Required tasks
1/ List every function that the socket programming transcript names with parentheses.
2/ Answer each question from the socket programming transcript, one answer per line, marked to match.
(a) Besides returning a socket, what does accept() fill out?
(b) Which family constant does the speaker pass to socket() in the sample client?
(c) According to the speaker, what value will the send() flags be nine times out of ten?
3/ Continue the socket programming transcript from its last sentence, keeping the speaker's voice.

(Source document begins)

On a server side if you're going to be waiting for people to connect to you, the series of calls you'll make are socket() to create a socket, you'll want to listen() on that socket. That's the next function here where you identify the socket and you identify how big of a queue of connections you want to have fill up behind you.
And then you generally call accept() on that socket, which essentially puts you in a loop and it waits for a connection to come in and when it does it returns a socket and it fills out an address structure that represents the connection on the other side that you can use for information getting from the system.
After you've either connected to a remote socket or if you're a server, someone's connected to you, generally what you want to do is send information back and forth across the connection and you use the send() and recv() functions.
send() again, you identify the socket you're going to send off of. You have a pointer to a buffer that has the information you're going to send. You pass it the size of what you're sending. There's a series of flags you can send -- that you could set, which nine times out of ten again are going to be zero and off the top of my head I don't remember what sort of flags we support.
And again, with recveing you basically call recv() on a given socket. You pass it a buffer to send to fill out with information. You pass it how big that buffer is so it knows, you know, basically not to try to write to memory it doesn't have and again flags.
So again, it's kind of a whirlwind tour of most of the functions that are available. There are a couple more that you'll see in here and there are some things that generally aren't used as much. I didn't show you select() and how select() works.
So I'm going to go ahead and show you some sample code. We're going to go ahead and we're going to create a simple client. For starters I go ahead and I include my two header files. It's a good thing to do so I have the information I need. Going to go ahead and create a new socket, so I create an integer on the stack that represents my socket. I go ahead and -- actually, I didn't compile this code.
I can't do that, by the way. That actually needs to be sock or something like that. I wasn't thinking when I was typing this in. That won't compile because it will actually think it's the socket function. So change that when you write it down. I'm just noticing that. I was up late doing these sorts of things.
So assume this is sock everywhere and so I go ahead and I -- I go ahead and call socket(). I pass it the AF_INET for the family. I say it's a socket stream and I go ahead and use the basic protocol, which is the constant that would also do the same thing as IPPROTO_TCP.

(Source document ends)
(Recorded information begins)

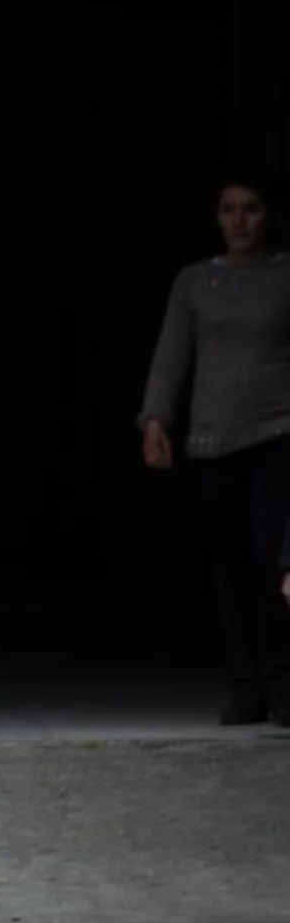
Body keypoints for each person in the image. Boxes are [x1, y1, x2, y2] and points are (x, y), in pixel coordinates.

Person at [140, 174, 290, 726]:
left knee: (274, 565)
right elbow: (172, 356)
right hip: (214, 439)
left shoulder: (284, 276)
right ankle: (244, 687)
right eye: (229, 209)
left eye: (251, 208)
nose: (240, 220)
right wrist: (156, 419)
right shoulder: (196, 282)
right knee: (229, 569)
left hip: (277, 434)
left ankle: (281, 686)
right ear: (216, 217)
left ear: (267, 215)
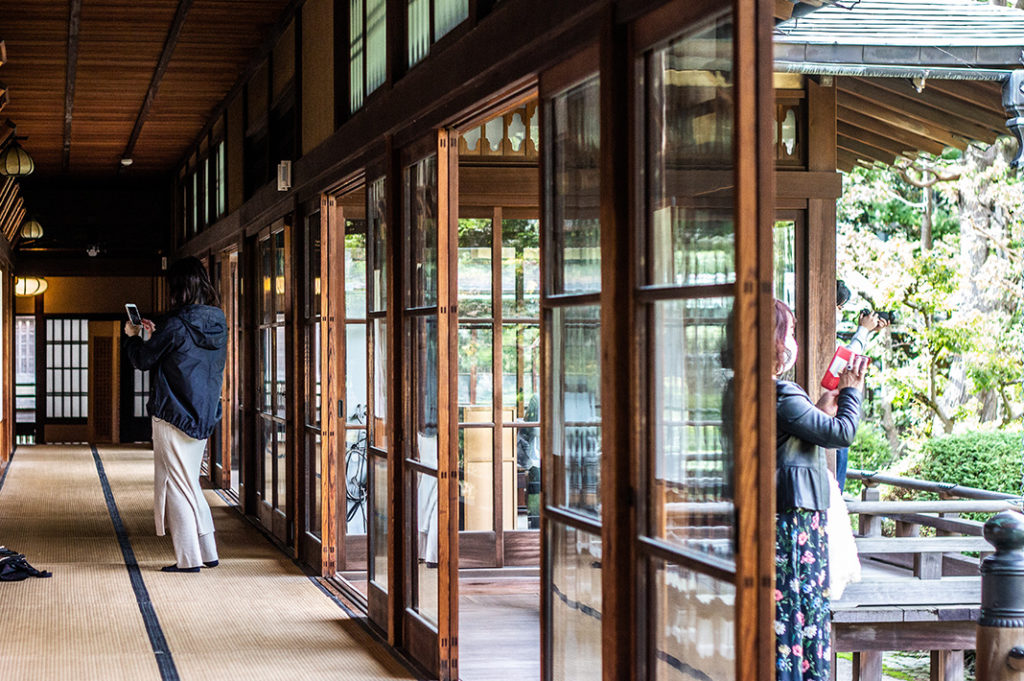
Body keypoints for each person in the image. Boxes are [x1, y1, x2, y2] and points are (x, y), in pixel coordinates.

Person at [774, 299, 865, 681]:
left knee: (789, 611)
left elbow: (798, 433)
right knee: (799, 607)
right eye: (790, 331)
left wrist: (819, 406)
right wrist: (852, 390)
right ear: (774, 340)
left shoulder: (751, 389)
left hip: (781, 515)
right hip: (794, 523)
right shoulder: (780, 393)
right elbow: (843, 434)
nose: (793, 340)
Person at [124, 257, 227, 573]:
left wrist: (133, 335)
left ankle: (188, 560)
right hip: (203, 415)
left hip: (172, 415)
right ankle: (207, 552)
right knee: (190, 482)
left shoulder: (176, 325)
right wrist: (154, 336)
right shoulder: (218, 321)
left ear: (178, 288)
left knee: (178, 487)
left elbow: (143, 360)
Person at [834, 279, 888, 489]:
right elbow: (844, 361)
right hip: (829, 419)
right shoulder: (817, 334)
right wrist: (863, 331)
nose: (840, 312)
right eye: (839, 307)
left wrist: (867, 331)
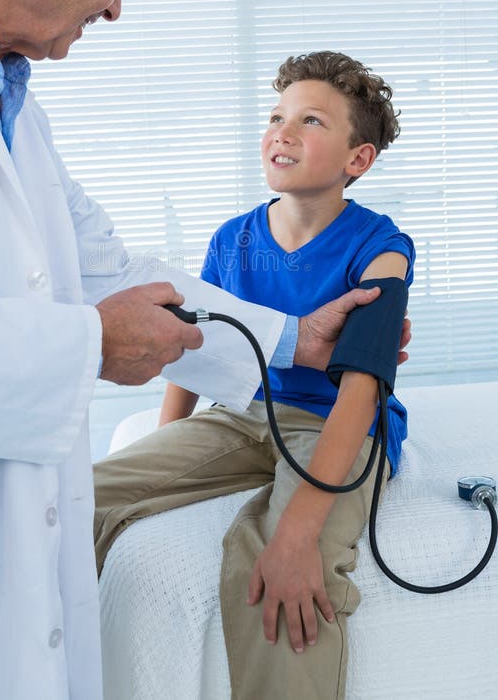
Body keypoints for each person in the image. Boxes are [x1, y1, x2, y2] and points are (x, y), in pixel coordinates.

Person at [0, 0, 408, 700]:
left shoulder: (8, 101)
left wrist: (296, 339)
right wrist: (93, 347)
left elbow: (114, 271)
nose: (116, 3)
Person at [93, 50, 415, 700]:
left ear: (358, 159)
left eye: (311, 120)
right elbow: (196, 346)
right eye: (276, 116)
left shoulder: (382, 250)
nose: (283, 131)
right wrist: (166, 444)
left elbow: (362, 388)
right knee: (80, 500)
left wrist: (296, 534)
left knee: (277, 568)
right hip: (240, 415)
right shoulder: (232, 239)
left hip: (333, 425)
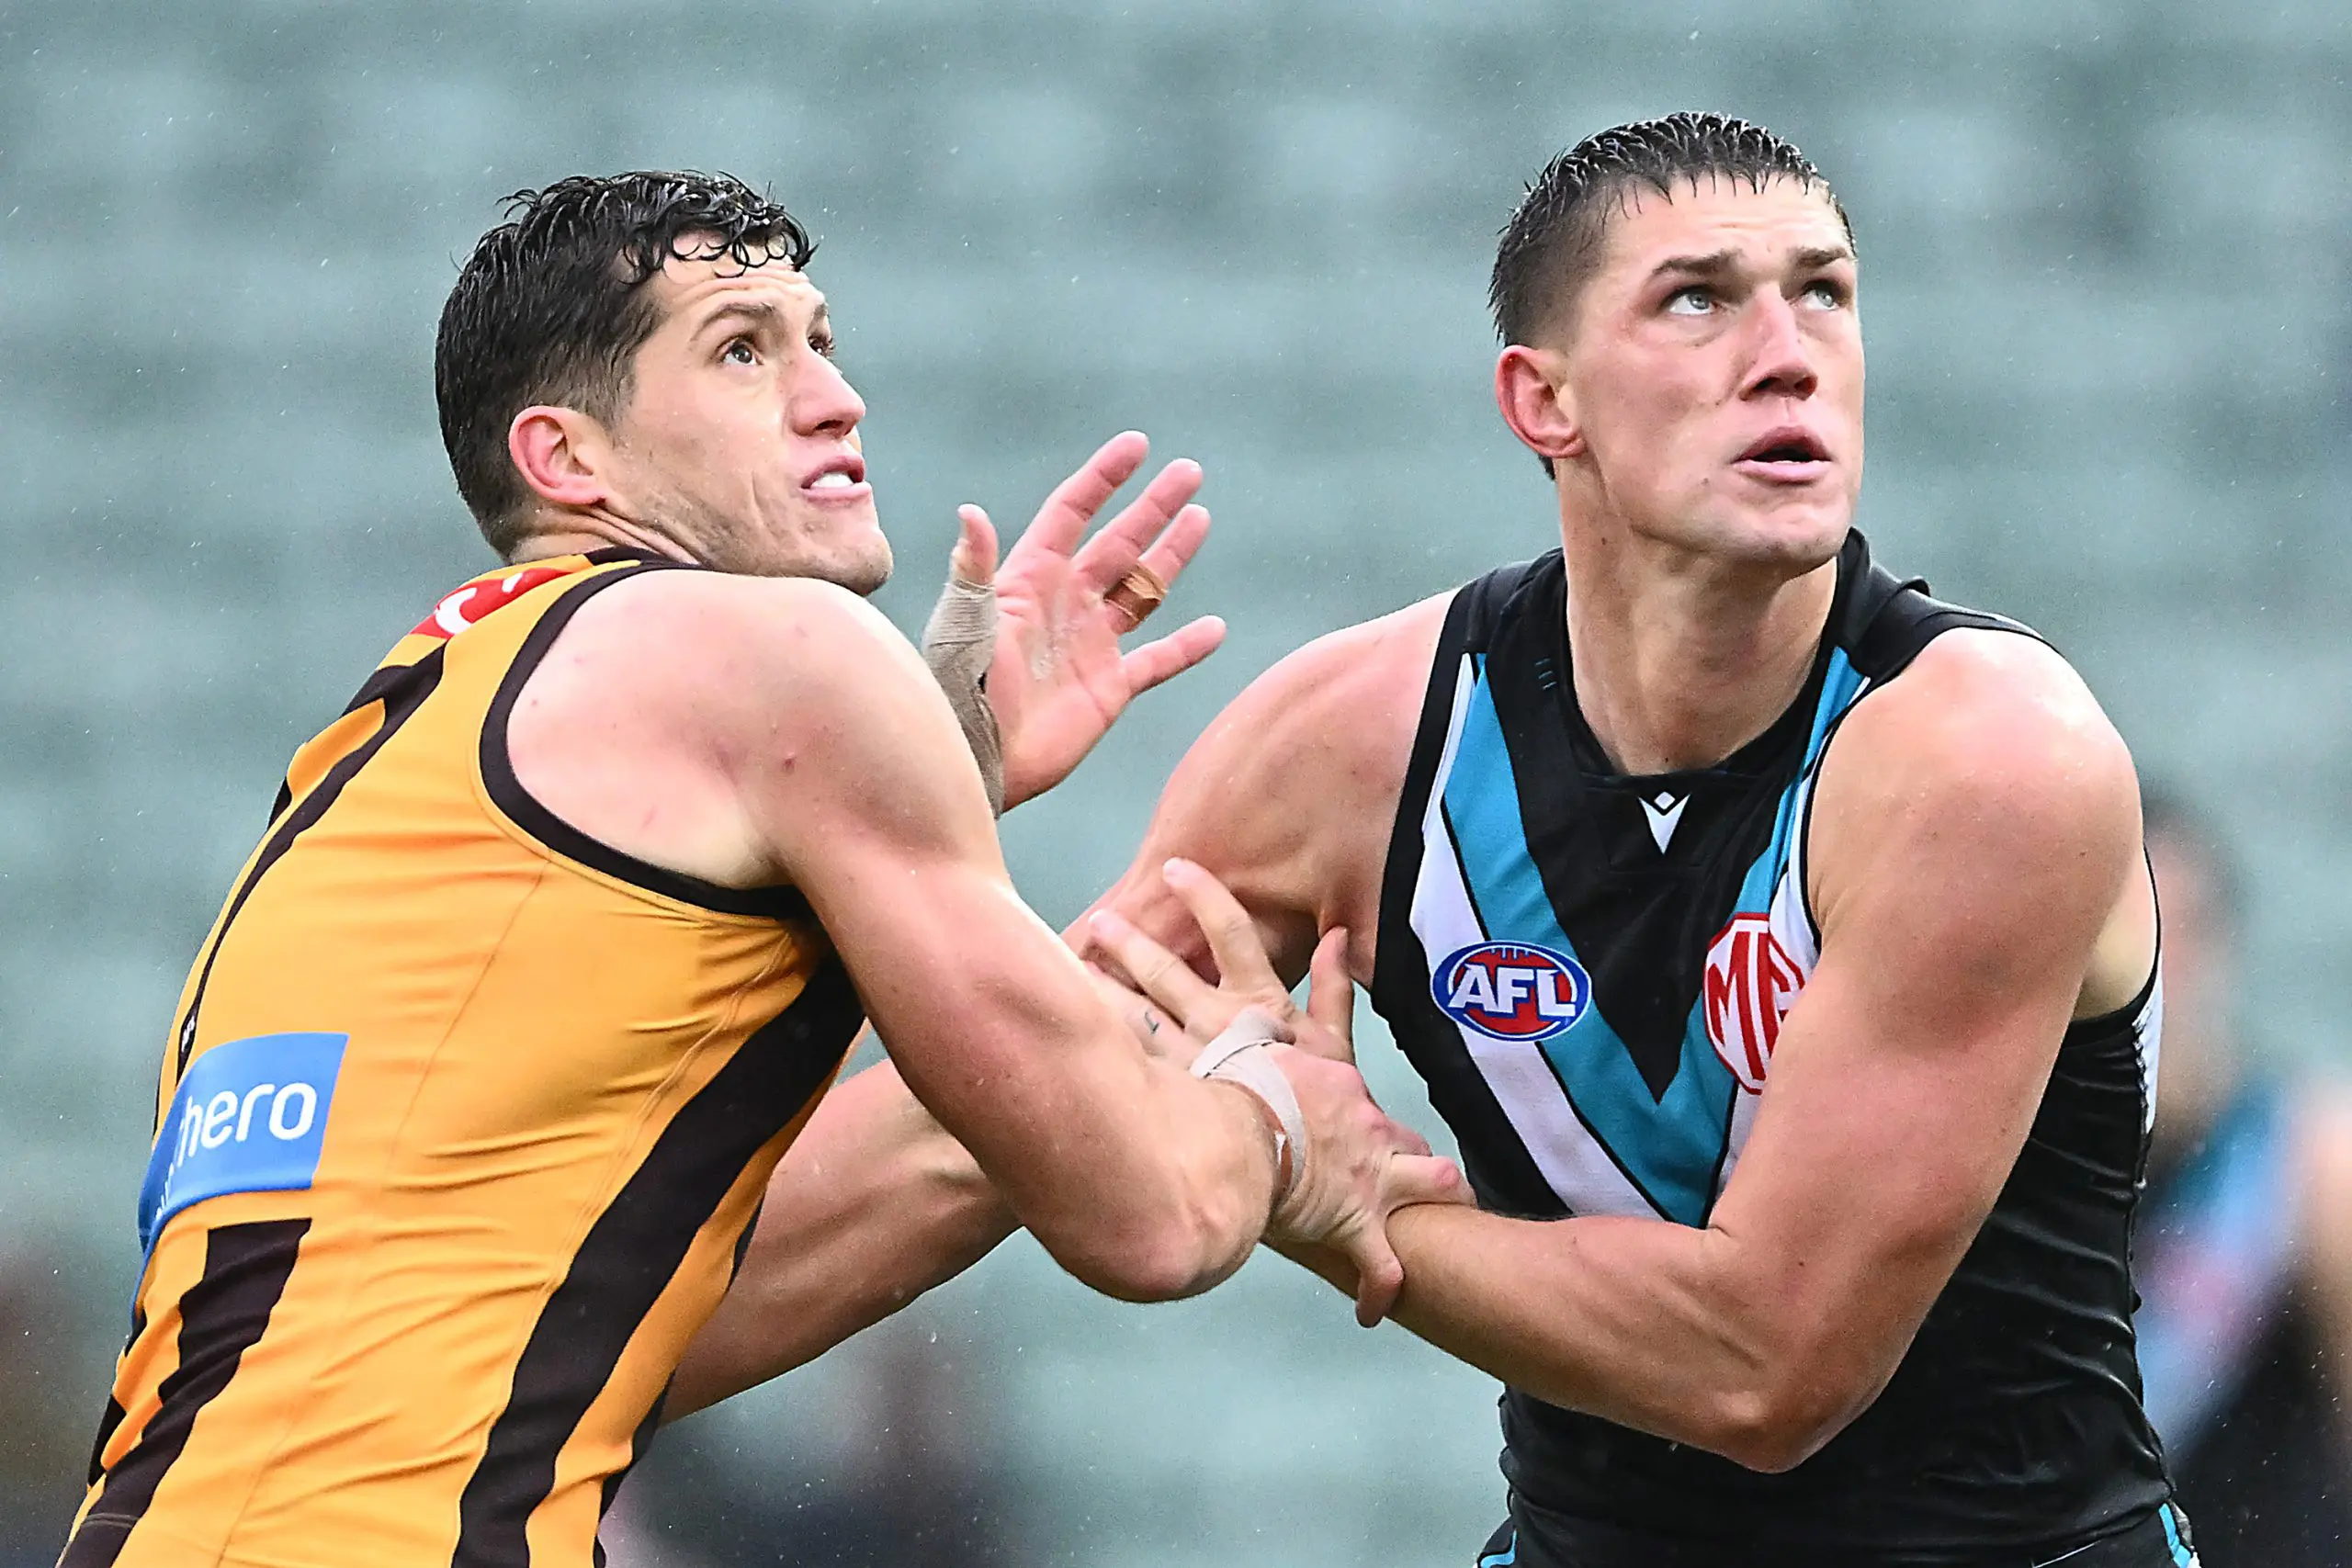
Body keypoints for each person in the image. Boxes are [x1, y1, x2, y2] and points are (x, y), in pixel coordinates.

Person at [61, 171, 1459, 1568]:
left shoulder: (374, 760)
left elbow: (636, 1304)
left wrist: (946, 768)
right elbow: (1150, 1215)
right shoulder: (777, 652)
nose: (836, 395)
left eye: (821, 338)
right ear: (567, 459)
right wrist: (1273, 1126)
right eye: (742, 348)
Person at [1062, 112, 2187, 1564]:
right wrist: (934, 769)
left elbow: (1765, 1367)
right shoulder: (1354, 744)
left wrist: (1322, 1188)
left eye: (1825, 292)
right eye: (1700, 298)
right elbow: (1010, 1114)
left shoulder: (1987, 755)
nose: (1788, 351)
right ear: (1545, 400)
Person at [2133, 791, 2352, 1563]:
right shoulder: (1997, 1174)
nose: (2157, 974)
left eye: (2180, 935)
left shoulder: (2308, 1160)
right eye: (2132, 940)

(Recorded information ends)

Responses by item number
1/ socket(), listen(), accept(), send(), recv(), select()

2/
(a) An address structure that represents the connection on the other side.
(b) AF_INET.
(c) Zero.

3/
If my socket descriptor comes back as less than 0, I failed and what I do at this point is, assuming this was a function, for example, I would go ahead and return errno. Let me quickly explain what errno is. Instead of having BSD, you know, these socket functions actually returning a meaningful error code, instead what it does it returns less than 0 and sets a global, and this is per thread in our system. It's truly a global on a lot of others, with the actual error code you want.
That error code won't be updated, so whenever something fails it will set errno to a given value and the next time something fails it will reset that value. It doesn't zero it out afterwards, so if you were to successfully return from a function and check errno anyway, it might be -- it will be set to whatever your last error was. So you either want to clear it out or you want to only check it when you actually need to, when you actually have an error in place.
So if I happen to get an error I go ahead and I basically get out of there and report the error. Assuming I have got it successfully -- what we're going to go ahead and do here is we're going to try to make a web connection to be.com, so I want to go ahead and get the address for www.be.com for port 80.
Going to go ahead and create a pointer to a hostent. I call gethostbyname(), that's the name I want. It will go ahead and fill that information in. If host is equal to NULL, then I know there's been some error. I could find out what it is. I don't want to mess with it anymore. I want to go ahead and call closesocket() in my inappropriately named socket and go ahead and return herrno, which is basically very similar to errno, but it works for the DNS functions, and it's basically a long -- there's also a couple functions to actually get a string -- string-based descriptions of the error, but again, you can find that in the system.
So assuming at this point I now got a valid hostent, I'm going to go ahead and try to actually make the structure to go ahead and connect things, so I'm going to go ahead and create an address on the stack. I'm going to set its family to AF_INET, which again is what I want to do.
I'm going to set the port that I want to connect to 80 and then I'm going to set the address to -- going to go ahead and set the address to the address that the host returned to me; that's how I know what it's doing. And again, if you remember from a ways back, the h_addr is actually a char pointer inside the hostent structure, so you do need to make sure to cast it to a long pointer and then take the address off that.
Then I want to be nice so I want to go ahead and zero out the sin_zero member, just to make sure there's no garbage there that someone's going to look at, and I have an address, a remote address I can connect to. So I go ahead and attempt to connect() on the socket, so I pass the socket I want to use.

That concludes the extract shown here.